Of course you can 'align' with the outer edge or anywhere in between. That was awkward to program for, but it was the case that earthworks cropped up in a lot of alignments. When the program created random points, seeded on the original map data, I relocated the whole earthwork.
Any two points will always be in a straight line relative to each other. The chance that a third random point is within a degree either side of that line is 1/180. That's not rare. if I had a 1/180chance of being knocked off my motorbike every ride, I would not ride it.
The chance of a fourth point being within 1 degree of the same line is also 1/180, so the chance of points 3 and 4 both being within a degree of the line between points 1 and 2 is 1/(180*180) which is 1/32,400 which is a small chance.
From memory that was pretty much the ratio of 3 point alignments to 4 point from map data. A five point alignment (that didn't have two earth works in it ] was a very rare occurrence in real or randomised data. The program never found one which didn't have a fat earthwork (or two) in it somewhere.
There is a way to consider every possible straight line in an area and check the distance of all the point from every theoretical line. I've got a note of in in the loft somewhere, but my little Amstrad didn't have the power to run it and deriving it is beyond my addled maths capabilities these days.
However, if you allow yourself the freedom to look for any and all possible alignments, then the more random points you have, the more alignments you will find, because every pair of points is a new line that a third or fourth point may also be on. It's like the thing with birthdays: the chance of a single random stranger having the same birthday as you is around 1/365, but if you have 50 people in the room, it is extremely likely that two of them will have the same birthday as each other.
Yesterday I evoked something called the Orthoténie, and, because my ufologic memories are more than rusty, I attributed this theory/technique to Jacques Valée, when the correct is Aimé Michel. Michel was inspired, by the way, by another Jacques, Jacques Bergier, that showed him the significance of observing phenomena that could be found happening three or four times on a straight line. Michel tried this hypothesis on the UFO sightings over France on a giving date, 24/09/1954 : he found that, on a straight line, from Bayonne to Vichy (485 km), not only 3 or 4 sightings could be marked, but 6, all in the same night. Michel tried this method on many other sightings on a giving period of 24 or 48 hours, always succeeding in plotting a number of phenomena over straight lines between cities or regions. Again, inspired by Bergier, Michel found that he could cross this lines and find a single intersection point. Giving a mathematic background to the method, an American, Alexander Mebane, found that the alignment of 3 or 4 phenomena/sightings could be dismissed as coincidence, but 6 phenomena aligned had a probability between 1/500000 and 1/400000000.

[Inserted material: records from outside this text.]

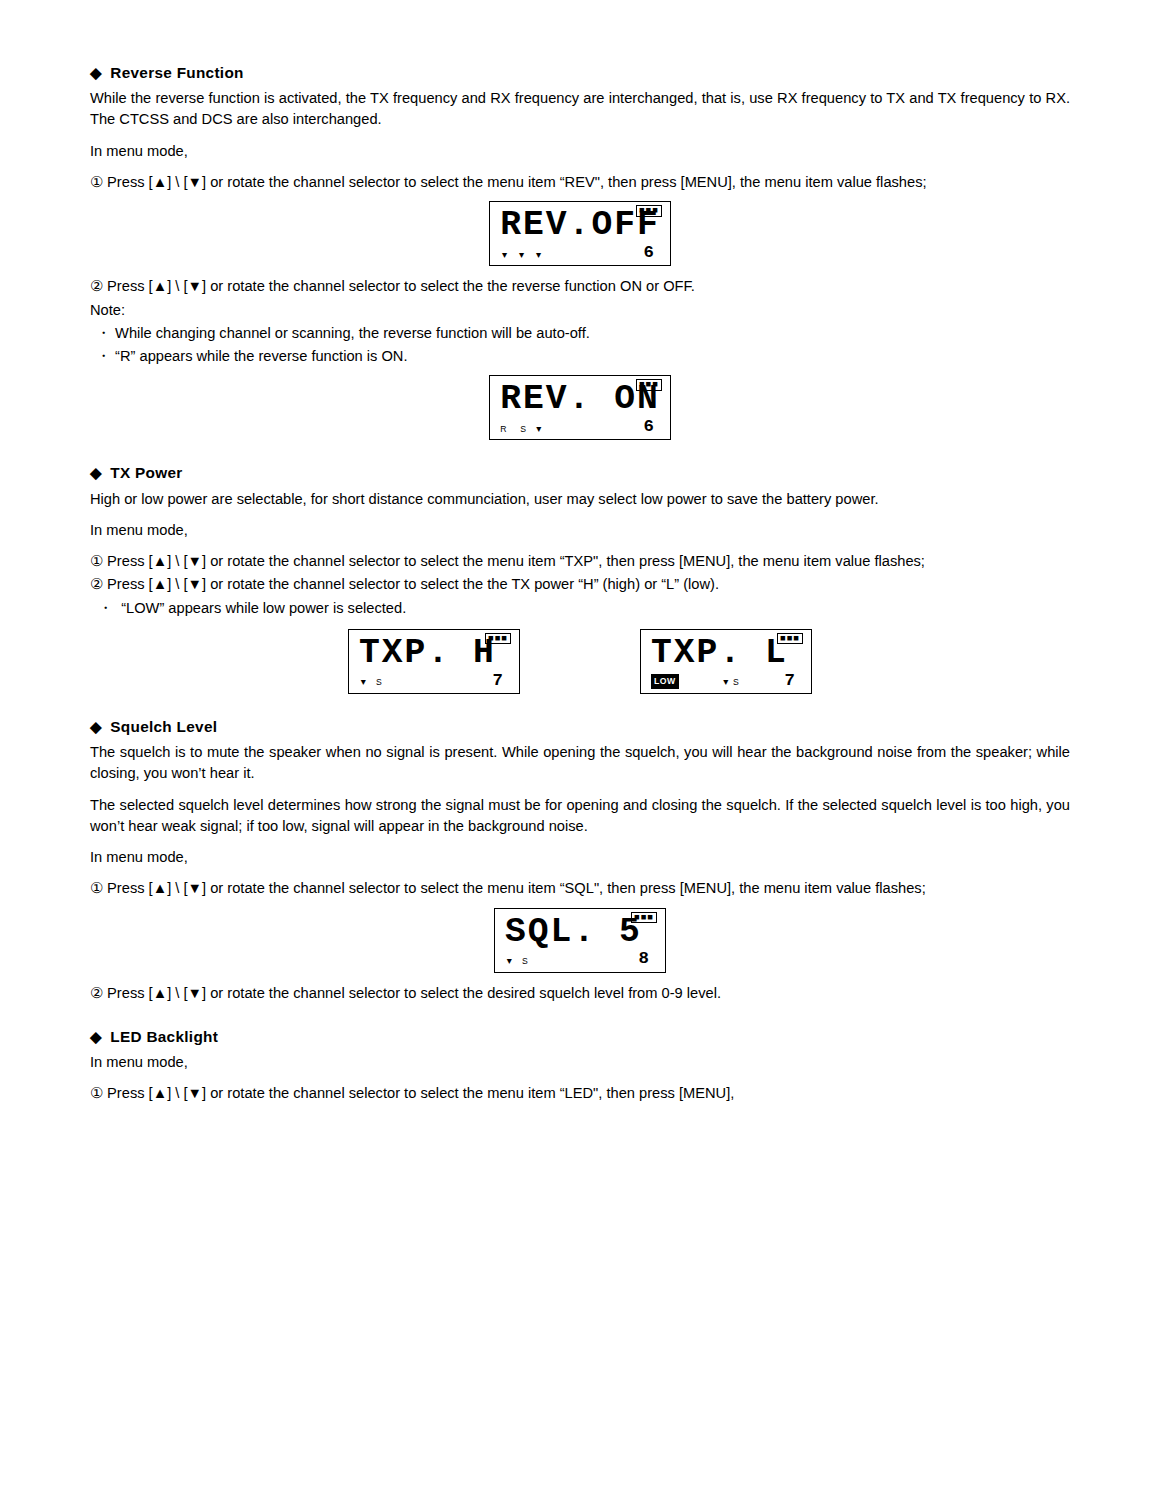◆Reverse Function
While the reverse function is activated, the TX frequency and RX frequency are interchanged, that is, use RX frequency to TX and TX frequency to RX. The CTCSS and DCS are also interchanged.
In menu mode,
① Press [▲] \ [▼] or rotate the channel selector to select the menu item “REV", then press [MENU], the menu item value flashes;
■■■
REV.OFF
▼ ▼ ▼ 6
② Press [▲] \ [▼] or rotate the channel selector to select the the reverse function ON or OFF.
Note:
・ While changing channel or scanning, the reverse function will be auto-off.
・ “R” appears while the reverse function is ON.
■■■
REV. ON
R S ▼ 6
◆TX Power
High or low power are selectable, for short distance communciation, user may select low power to save the battery power.
In menu mode,
① Press [▲] \ [▼] or rotate the channel selector to select the menu item “TXP", then press [MENU], the menu item value flashes;
② Press [▲] \ [▼] or rotate the channel selector to select the the TX power “H” (high) or “L” (low).
・ “LOW” appears while low power is selected.
■■■
TXP. H
▼ S 7
■■■
TXP. L
LOW ▼S 7
◆Squelch Level
The squelch is to mute the speaker when no signal is present. While opening the squelch, you will hear the background noise from the speaker; while closing, you won’t hear it.
The selected squelch level determines how strong the signal must be for opening and closing the squelch. If the selected squelch level is too high, you won’t hear weak signal; if too low, signal will appear in the background noise.
In menu mode,
① Press [▲] \ [▼] or rotate the channel selector to select the menu item “SQL", then press [MENU], the menu item value flashes;
■■■
SQL. 5
▼ S 8
② Press [▲] \ [▼] or rotate the channel selector to select the desired squelch level from 0-9 level.
◆LED Backlight
In menu mode,
① Press [▲] \ [▼] or rotate the channel selector to select the menu item “LED", then press [MENU],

All this argumentation was refuted, in a way or another, by scientific magazines and publications, and the Orthoténie was forgotten on the rusty memory of teenage wannabe ufologists.
It would be interesting applying this method to lay lines. It would be, also, proof of scientific rigour to submit the ley lines theories to the many refutations once endured by the Orthoténie.
But, you know what - as (probable) illusions go, ley-hunting is potentially an incredibly educational one. I spent hours poring over maps and learned an awful lot about the geography and history of my locality. I also learned to love that locality - and to read a map. (By coincidence, I lived very near to Arbor Low, which is a great nexus for the avid ley hunter.)
I've always loved a map, and I can't help wondering now if it was maybe that early enthusiasm which inspired that attraction - and I don't resent a moment spent on it. It may all be in our imagination - but I'd say that this is one instance where that is not necessarily a bad thing.
I liked this opening for an article by Paul Devereux about ley lines in Fortean Times of June 2007:
Ever since Alfred Watkins announced his discovery of a network of ancient alignments crisscrossing the British countryside, the history of leys has been less of an old straight track and more of a long and winding road, one that has taken detours into everything from ufology to dowsing.
Poor Watkins! He was only trying to put some sort of order system into mapping remarkable places and things really spiraled out of control. This happens quite often as conceptual concepts related to actual factual or scientific concepts lose original meaning and clarity, or the terms get conflated.
And costs about the same. But looks fascinating....must resssiiisssstttt!!!
When you are standing at a high point in the White Peak area of the UK Peak District, where I was fortunate enough to be brought up - and where every hill, bump and rise seems to have a burial mound plonked on its ridge - it's actually quite hard not to see some sort of pattern in those ancient additions to the landscape. I'd hasten to add that I'm commenting on human nature, rather than actually suggesting that there is actually a system to the placement.
However, I've often wondered if human nature has also played a part in the initial acts, as well as their interpretation. If you were burying an important figure on a hill between two others which already had mounds on top, might it not seem somehow natural to place the new one at a point along the line that connects the other two? And might it not be that this possibly unconscious, but very simple desire, for some sort of order has been entirely misconstrued, forming the later conviction that much more complex forces were at play.
Sheer conjecture - which may simply be a reflection my own tidy nature, of course.